RABBI FRADJI CHOUAT, chef spirituel de la communauté de Béja
« Il était le chef spirituel de la communauté de Béja, non loin de Testour, il y a très longtemps. Originaire d’Espagne, il avait perdu une grande partie de sa famille. Arrivé ici, il répandit le bien et semblait protégé de Dieu. Sage et fort respecté, il réalisait déjà des miracles de son vivant.
Un jour, il annonça à son confident et serviteur : “ Ma vie terrestre s’achève aujourd’hui. Le sommeil éternel me gagne. Demain, quand tu entreras dans ma chambre, je ne serai plus de ce monde. Tu me trouveras lavé et prêt pour mon dernier voyage. Tu me placeras sur une mule et, là où elle s’arrêtera, je devrai être enterré. Telle est ma dernière volonté. Va et que Dieu te protège. ”
Au lever du jour, le fidèle serviteur trouva son maître mort. Ému, il prévint la colonie juive ; sans perdre une seconde, ainsi que l’avait demandé le Rebbi, sa dépouille fut attachée sur une mule et un cortège de parents et de fidèles se mit en route, derrière l’animal. Rebbi Fredji semblait vivant et, assis sur la bête, il avançait vers le soleil.
Ils arrivèrent à proximité du camp du bey Youssef. Ne connaissant rien des barrières et des frontières, l’animal pénétra dans l’enceinte musulmane, suivi par les fidèles qui, pressentant le pire, entamèrent des prières.
Indignés par tant d’insolence, les soldats se précipitèrent sur les juifs pour leur donner une bonne correction. Ces derniers, n’osant provoquer davantage la colère des musulmans, rebroussèrent chemin, avec la pénible sensation d’abandonner leur Rebbi. La mule, quant à elle, continuait imperturbablement son chemin, le cadavre bien maintenu sur son dos. Interloqués par l’audace de cet homme dont ils ne voyaient que la silhouette, les hommes du bey le poursuivirent, les insultes à la bouche. Mais l’étrange cavalier aux yeux fixes ne réagissait pas, alors ils levèrent les poings pour frapper l’insolent.
C’est à ce moment que le miracle se produisit : les bras restèrent brandis en l’air, comme tétanisés. Affolés par ce sortilège, les musulmans se mirent à hurler, courant en tous sens.

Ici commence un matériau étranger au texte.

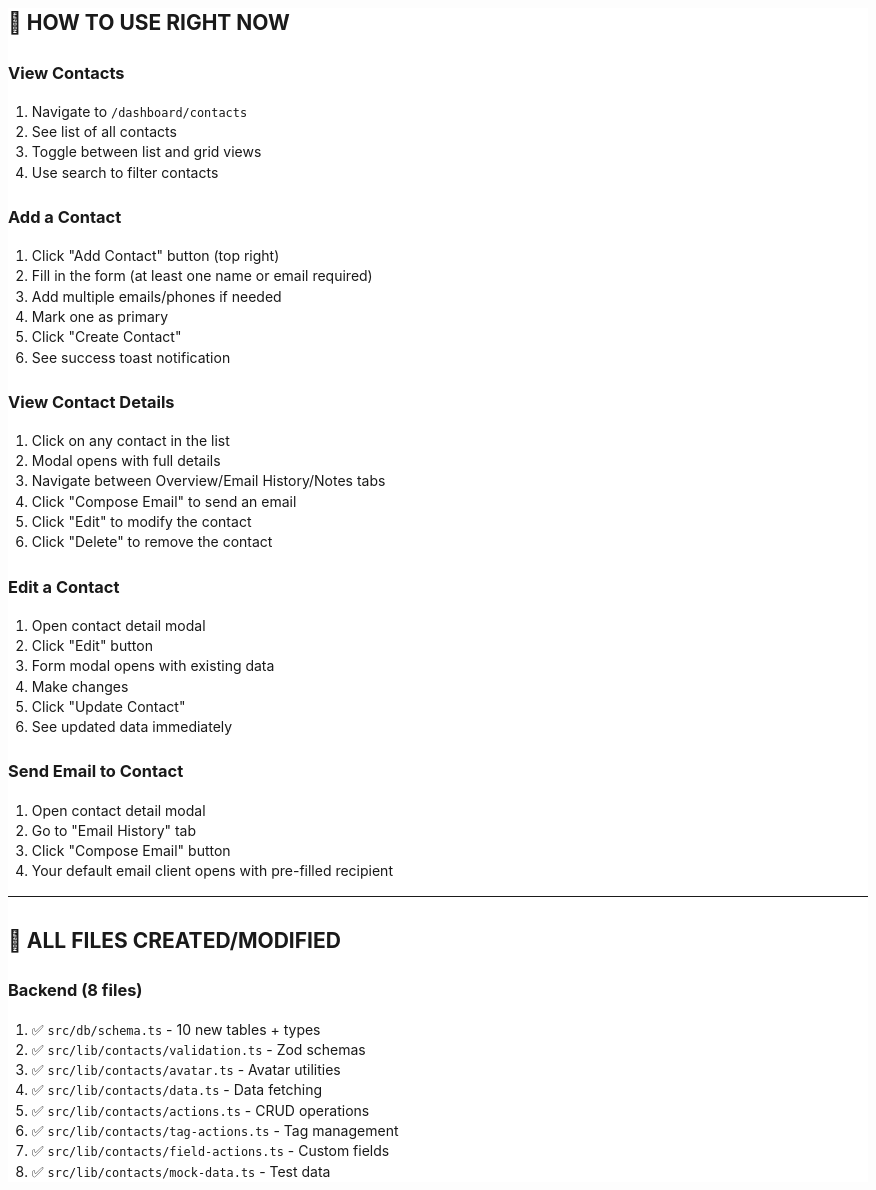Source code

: 
## 🚀 HOW TO USE RIGHT NOW

### View Contacts

1. Navigate to `/dashboard/contacts`
2. See list of all contacts
3. Toggle between list and grid views
4. Use search to filter contacts

### Add a Contact

1. Click "Add Contact" button (top right)
2. Fill in the form (at least one name or email required)
3. Add multiple emails/phones if needed
4. Mark one as primary
5. Click "Create Contact"
6. See success toast notification

### View Contact Details

1. Click on any contact in the list
2. Modal opens with full details
3. Navigate between Overview/Email History/Notes tabs
4. Click "Compose Email" to send an email
5. Click "Edit" to modify the contact
6. Click "Delete" to remove the contact

### Edit a Contact

1. Open contact detail modal
2. Click "Edit" button
3. Form modal opens with existing data
4. Make changes
5. Click "Update Contact"
6. See updated data immediately

### Send Email to Contact

1. Open contact detail modal
2. Go to "Email History" tab
3. Click "Compose Email" button
4. Your default email client opens with pre-filled recipient

---

## 📁 ALL FILES CREATED/MODIFIED

### Backend (8 files)

1. ✅ `src/db/schema.ts` - 10 new tables + types
2. ✅ `src/lib/contacts/validation.ts` - Zod schemas
3. ✅ `src/lib/contacts/avatar.ts` - Avatar utilities
4. ✅ `src/lib/contacts/data.ts` - Data fetching
5. ✅ `src/lib/contacts/actions.ts` - CRUD operations
6. ✅ `src/lib/contacts/tag-actions.ts` - Tag management
7. ✅ `src/lib/contacts/field-actions.ts` - Custom fields
8. ✅ `src/lib/contacts/mock-data.ts` - Test data
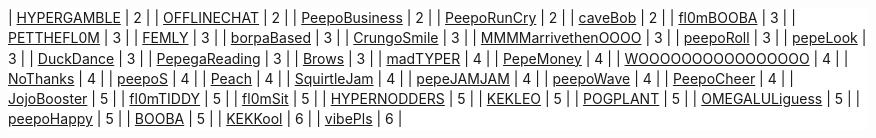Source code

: | [HYPERGAMBLE](https://betterttv.com/emotes/60d1120a8ed8b373e4217864)        | 2     |
| [OFFLINECHAT](https://betterttv.com/emotes/60d7d3298ed8b373e421a24c)        | 2     |
| [PeepoBusiness](https://betterttv.com/emotes/60e642768ed8b373e421f47b)      | 2     |
| [PeepoRunCry](https://betterttv.com/emotes/60e7e3ae8ed8b373e421fd83)        | 2     |
| [caveBob](https://betterttv.com/emotes/57597e25848bf08c5f860bd3)            | 2     |
| [fl0mBOOBA](https://betterttv.com/emotes/614914f1b63cc97ee6d288f0)          | 3     |
| [PETTHEFL0M](https://betterttv.com/emotes/616453a1b63cc97ee6d5c9d6)         | 3     |
| [FEMLY](https://betterttv.com/emotes/60bf6e6df8b3f62601c3aa1d)              | 3     |
| [borpaBased](https://betterttv.com/emotes/6098388c39b5010444d0e888)         | 3     |
| [CrungoSmile](https://betterttv.com/emotes/616f8b82054a252a431fd445)        | 3     |
| [MMMMarrivethenOOOO](https://betterttv.com/emotes/60b8124af8b3f62601c379b3) | 3     |
| [peepoRoll](https://betterttv.com/emotes/6113fd7e76ea4e2b9f76a36a)          | 3     |
| [pepeLook](https://betterttv.com/emotes/62ae3a466ef7a5f0b7df6c26)           | 3     |
| [DuckDance](https://betterttv.com/emotes/6235784906fd6a9f5be7760c)          | 3     |
| [PepegaReading](https://betterttv.com/emotes/5ff52471db5f420491825f75)      | 3     |
| [Brows](https://betterttv.com/emotes/5e22848b88e62a5f14dcb52b)              | 3     |
| [madTYPER](https://betterttv.com/emotes/5f593a8aaa6fe06bfb601f42)           | 4     |
| [PepeMoney](https://betterttv.com/emotes/5f22775dcf6d2144653d96ce)          | 4     |
| [WOOOOOOOOOOOOOOOO](https://betterttv.com/emotes/62535ea13c6f14b68844eb08)  | 4     |
| [NoThanks](https://betterttv.com/emotes/60bd2268f8b3f62601c39b1a)           | 4     |
| [peepoS](https://betterttv.com/emotes/5e0901628608fb0da4123cbd)             | 4     |
| [Peach](https://betterttv.com/emotes/6069931da407570b72f2ad22)              | 4     |
| [SquirtleJam](https://betterttv.com/emotes/6011c9536c75a765d463e478)        | 4     |
| [pepeJAMJAM](https://betterttv.com/emotes/5c36fba2c6888455faa2e29f)         | 4     |
| [peepoWave](https://betterttv.com/emotes/60cbf881f8b3f62601c3f885)          | 4     |
| [PeepoCheer](https://betterttv.com/emotes/5f1e1f9865fe924464ee97e7)         | 4     |
| [JojoBooster](https://betterttv.com/emotes/61491143b63cc97ee6d2884c)        | 5     |
| [fl0mTIDDY](https://betterttv.com/emotes/6151e03fb63cc97ee6d39324)          | 5     |
| [fl0mSit](https://betterttv.com/emotes/6151e792b63cc97ee6d39403)            | 5     |
| [HYPERNODDERS](https://betterttv.com/emotes/6001785ec96152314ad6728d)       | 5     |
| [KEKLEO](https://betterttv.com/emotes/5f8151eaccde1f4a870c8f52)             | 5     |
| [POGPLANT](https://betterttv.com/emotes/5dc95e38b537d747e37adaa8)           | 5     |
| [OMEGALULiguess](https://betterttv.com/emotes/6325dfbd8d54637377077e78)     | 5     |
| [peepoHappy](https://betterttv.com/emotes/5f6a71759068f170aaed66a9)         | 5     |
| [BOOBA](https://betterttv.com/emotes/5fa99424eca18f6455c2bca5)              | 5     |
| [KEKKool](https://betterttv.com/emotes/5e597fdaeb16d554dde5cf50)            | 6     |
| [vibePls](https://betterttv.com/emotes/61526b8cb63cc97ee6d3aadf)            | 6     |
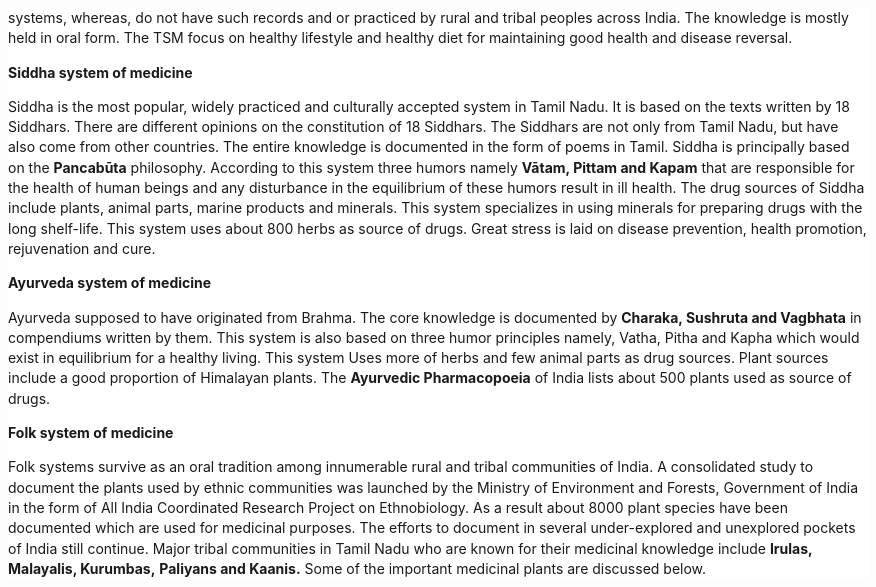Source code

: systems, whereas, do not have such records
and or practiced by rural and tribal peoples
across India. The knowledge is mostly held in
oral form. The TSM focus on healthy lifestyle
and healthy diet for maintaining good health
and disease reversal.

**Siddha system of medicine**

Siddha is the most popular, widely practiced
and culturally accepted system in Tamil
Nadu. It is based on the texts written by 18
Siddhars. There are different opinions on the
constitution of 18 Siddhars. The Siddhars are
not only from Tamil Nadu, but have also come
from other countries. The entire knowledge is
documented in the form of poems in Tamil.
Siddha is principally based on the **Pancabūta**
philosophy. According to this system three
humors namely **Vātam, Pittam and Kapam**
that are responsible for the health of human
beings and any disturbance in the equilibrium
of these humors result in ill health. The drug
sources of Siddha include plants, animal parts,
marine products and minerals. This system
specializes in using minerals for preparing
drugs with the long shelf-life. This system
uses about 800 herbs as source of drugs. Great
stress is laid on disease prevention, health
promotion, rejuvenation and cure.

**Ayurveda system of medicine**

Ayurveda supposed to have originated from
Brahma. The core knowledge is documented
by **Charaka, Sushruta and Vagbhata** in
compendiums written by them. This system
is also based on three humor principles
namely, Vatha, Pitha and Kapha which would
exist in equilibrium for a healthy living. This
system Uses more of herbs and few animal
parts as drug sources. Plant sources include
a good proportion of Himalayan plants. The
**Ayurvedic Pharmacopoeia** of India lists
about 500 plants used as source of drugs.

**Folk system of medicine**

Folk systems survive as an oral tradition among
innumerable rural and tribal communities
of India. A consolidated study to document
the plants used by ethnic communities was
launched by the Ministry of Environment and
Forests, Government of India in the form of
All India Coordinated Research Project on
Ethnobiology. As a result about 8000 plant
species have been documented which are
used for medicinal purposes. The efforts to
document in several under-explored and
unexplored pockets of India still continue.
Major tribal communities in Tamil Nadu who
are known for their medicinal knowledge
include **Irulas, Malayalis, Kurumbas,**
**Paliyans and Kaanis.** Some of the important
medicinal plants are discussed below.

À ces cris, leur chef, croyant à une révolte, sortit de sa tente. Dans un calme à grand-peine retrouvé, on lui expliqua la situation. Il se dirigea vers la petite troupe de juifs massés à l’entrée du camp et les interrogea:
“ Qui est cet homme ? ”
On lui raconta qui était Rebbi Fredji, combien sa vie avait été sainte, comment il avait échappé aux chrétiens d’Espagne et toutes les bontés qu’il avait répandues autour de lui.
“ Sur la mule chevauche son cadavre, sa dernière volonté est d’être enterré là où elle s’arrêtera. ”
Le bey, impressionné, s’adressa à ses hommes dont les bras étaient toujours levés vers le ciel :
“ Vous avez oublié que Mahomet, le Prophète, a dit que ceux qui croient et suivent la religion juive, au jour dernier, s’ils ont fait le bien, recevront une récompense de leur Seigneur. La crainte ne descendra point sur eux et ils ne seront point affligés. Cet homme est mort et vous avez été imprudents en voulant le frapper car c’est un saint. Laissez aller la mule et escortez les juifs. Peut-être, en échange, le sortilège sera-t-il levé ? ”
La bête marcha longtemps. Les juifs humbles, d’un côté, les soldats honteux, de l’autre, suivaient en silence. De son pas régulier, elle les conduisit non loin de Testour, près du cimetière, là, elle s’arrêta et s’accroupit, comme pour dire : “ Nous y sommes. ” Les juifs détachèrent la dépouille du Rebbi et, aux pieds de la mule, creusèrent une fosse pour l’y déposer. Aussitôt, comme par enchantement, les bras raidis des soldats se détendirent. Ils manifestèrent leur joie alors que le soleil se couchait. Après s’être congratulés, ils se prosternèrent vers La Mecque et, avec ferveur, prièrent en embrassant le sol de la tombe fraîche.
“ C’est un saint, un marabout, l’esprit de Dieu l’a pénétré. ”
Le bey, prévenu, donna l’ordre d’élever une koubba à cet endroit et, depuis cette époque, juifs et musulmans s’y rendent nombreux en pèlerinage. Voilà l’histoire de Rebbi Fredji.